> **WHAT THE EXERCISE ASKS**: From start to finish, set down the entries below exactly, leaving out the pictures.

> **MATERIAL SHOWN**:
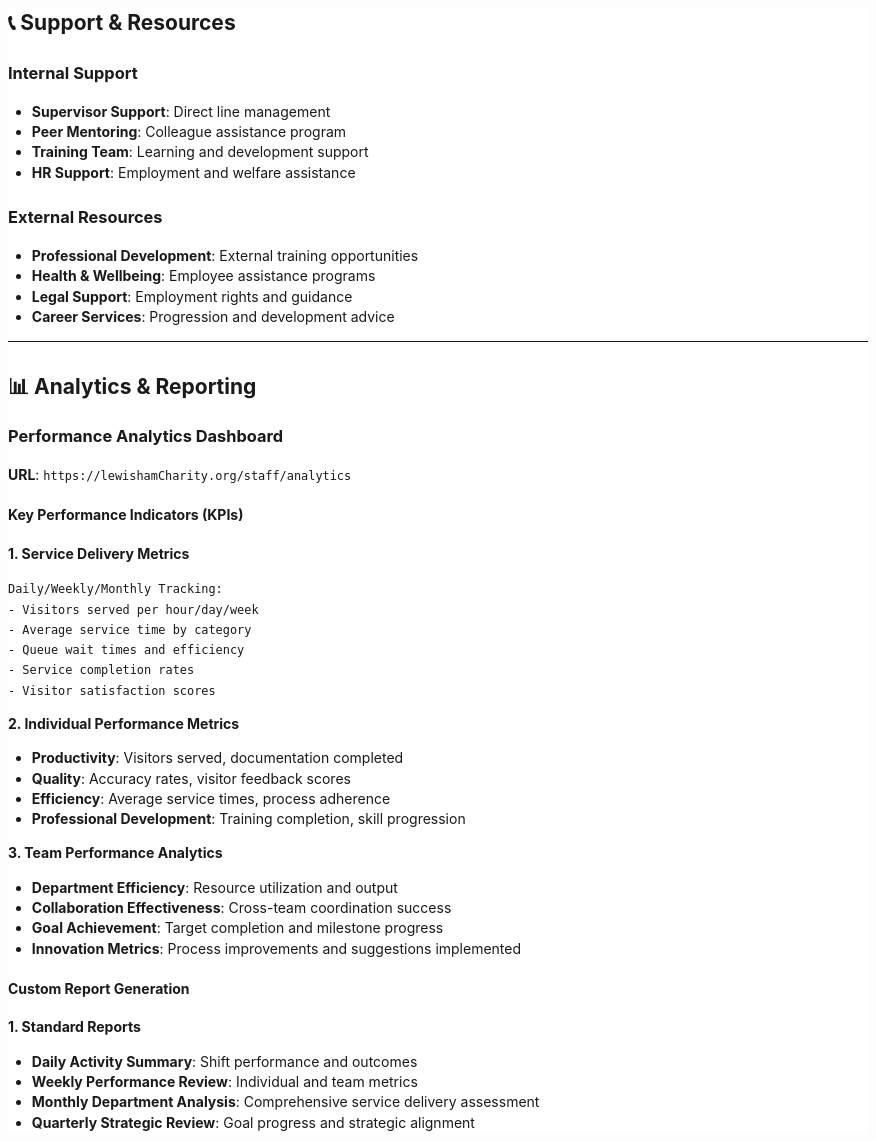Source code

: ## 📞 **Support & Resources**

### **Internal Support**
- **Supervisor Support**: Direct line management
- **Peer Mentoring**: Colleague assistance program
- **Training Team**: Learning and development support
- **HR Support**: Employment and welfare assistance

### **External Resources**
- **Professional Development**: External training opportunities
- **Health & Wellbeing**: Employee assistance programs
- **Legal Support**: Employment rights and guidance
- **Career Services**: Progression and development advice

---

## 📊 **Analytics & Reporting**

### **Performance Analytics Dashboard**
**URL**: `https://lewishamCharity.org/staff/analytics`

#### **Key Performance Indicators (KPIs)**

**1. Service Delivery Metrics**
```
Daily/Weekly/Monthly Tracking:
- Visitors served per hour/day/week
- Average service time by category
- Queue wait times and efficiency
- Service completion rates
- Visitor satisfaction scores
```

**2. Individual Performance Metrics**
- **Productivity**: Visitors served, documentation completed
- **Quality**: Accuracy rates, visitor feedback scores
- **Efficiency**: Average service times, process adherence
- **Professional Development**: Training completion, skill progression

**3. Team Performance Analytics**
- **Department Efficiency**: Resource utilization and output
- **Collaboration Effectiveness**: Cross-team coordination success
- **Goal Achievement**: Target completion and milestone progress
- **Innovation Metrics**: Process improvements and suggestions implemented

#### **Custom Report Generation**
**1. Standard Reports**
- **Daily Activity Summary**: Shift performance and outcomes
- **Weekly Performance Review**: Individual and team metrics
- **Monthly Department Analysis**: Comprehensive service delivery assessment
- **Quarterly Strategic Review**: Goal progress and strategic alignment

> **SOLUTION FOR THIS EXERCISE**:
Source code

: ## 📞 **Support & Resources**

### **Internal Support**
- **Supervisor Support**: Direct line management
- **Peer Mentoring**: Colleague assistance program
- **Training Team**: Learning and development support
- **HR Support**: Employment and welfare assistance

### **External Resources**
- **Professional Development**: External training opportunities
- **Health & Wellbeing**: Employee assistance programs
- **Legal Support**: Employment rights and guidance
- **Career Services**: Progression and development advice

---

## 📊 **Analytics & Reporting**

### **Performance Analytics Dashboard**
**URL**: `https://lewishamCharity.org/staff/analytics`

#### **Key Performance Indicators (KPIs)**

**1. Service Delivery Metrics**
```
Daily/Weekly/Monthly Tracking:
- Visitors served per hour/day/week
- Average service time by category
- Queue wait times and efficiency
- Service completion rates
- Visitor satisfaction scores
```

**2. Individual Performance Metrics**
- **Productivity**: Visitors served, documentation completed
- **Quality**: Accuracy rates, visitor feedback scores
- **Efficiency**: Average service times, process adherence
- **Professional Development**: Training completion, skill progression

**3. Team Performance Analytics**
- **Department Efficiency**: Resource utilization and output
- **Collaboration Effectiveness**: Cross-team coordination success
- **Goal Achievement**: Target completion and milestone progress
- **Innovation Metrics**: Process improvements and suggestions implemented

#### **Custom Report Generation**
**1. Standard Reports**
- **Daily Activity Summary**: Shift performance and outcomes
- **Weekly Performance Review**: Individual and team metrics
- **Monthly Department Analysis**: Comprehensive service delivery assessment
- **Quarterly Strategic Review**: Goal progress and strategic alignment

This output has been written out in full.